══ Entries shown ══

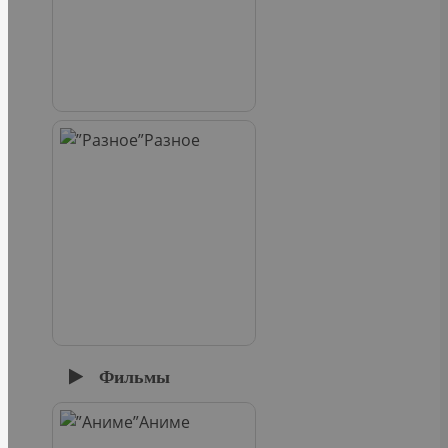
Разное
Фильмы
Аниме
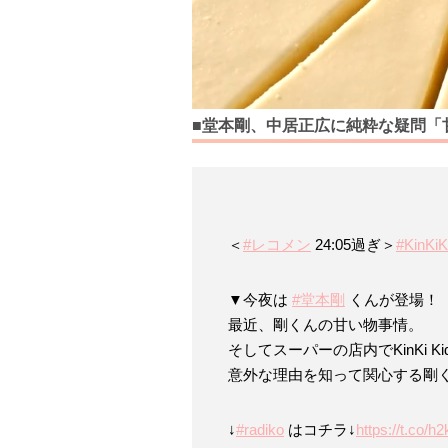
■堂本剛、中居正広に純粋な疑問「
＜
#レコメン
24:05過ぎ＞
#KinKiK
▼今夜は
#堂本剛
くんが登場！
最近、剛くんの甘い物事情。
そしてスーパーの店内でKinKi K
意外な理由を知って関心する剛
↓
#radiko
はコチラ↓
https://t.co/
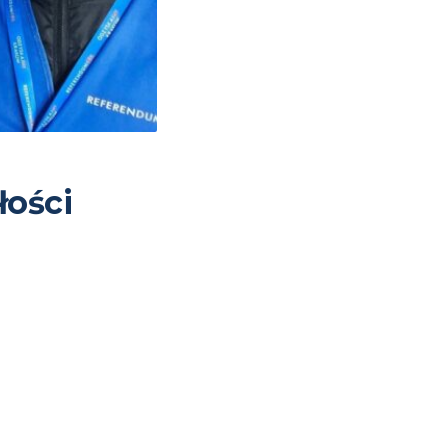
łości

═══
══ Entries shown ══

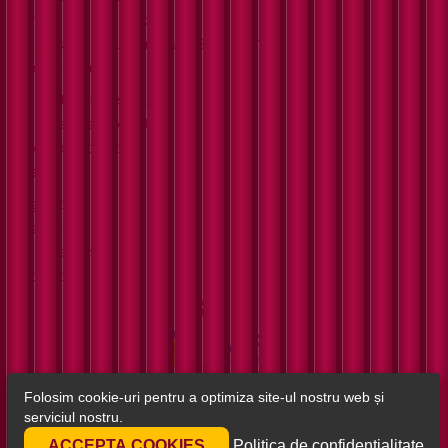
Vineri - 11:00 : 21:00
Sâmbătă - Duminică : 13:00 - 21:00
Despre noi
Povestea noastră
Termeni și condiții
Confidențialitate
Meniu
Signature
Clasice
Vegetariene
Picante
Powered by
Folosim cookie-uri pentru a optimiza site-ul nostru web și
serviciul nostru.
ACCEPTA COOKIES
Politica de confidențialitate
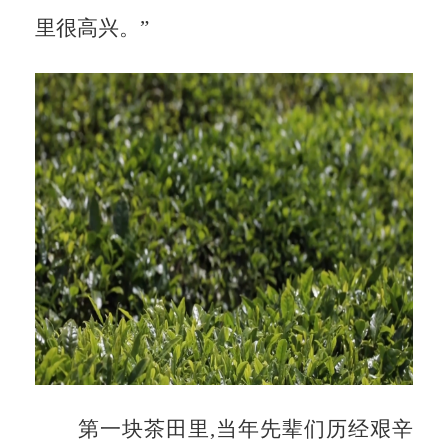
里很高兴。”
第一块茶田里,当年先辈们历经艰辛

═══

- _Exercise details_
In the records above, find the line with "ACCEPTA COOKIES" and the line with "第一块茶田里,当年先辈们历经艰辛", then restate word for word only those two lines and all lines between, omitting pictures.

- _Answer space_
ACCEPTA COOKIES
Politica de confidențialitate
里很高兴。”
第一块茶田里,当年先辈们历经艰辛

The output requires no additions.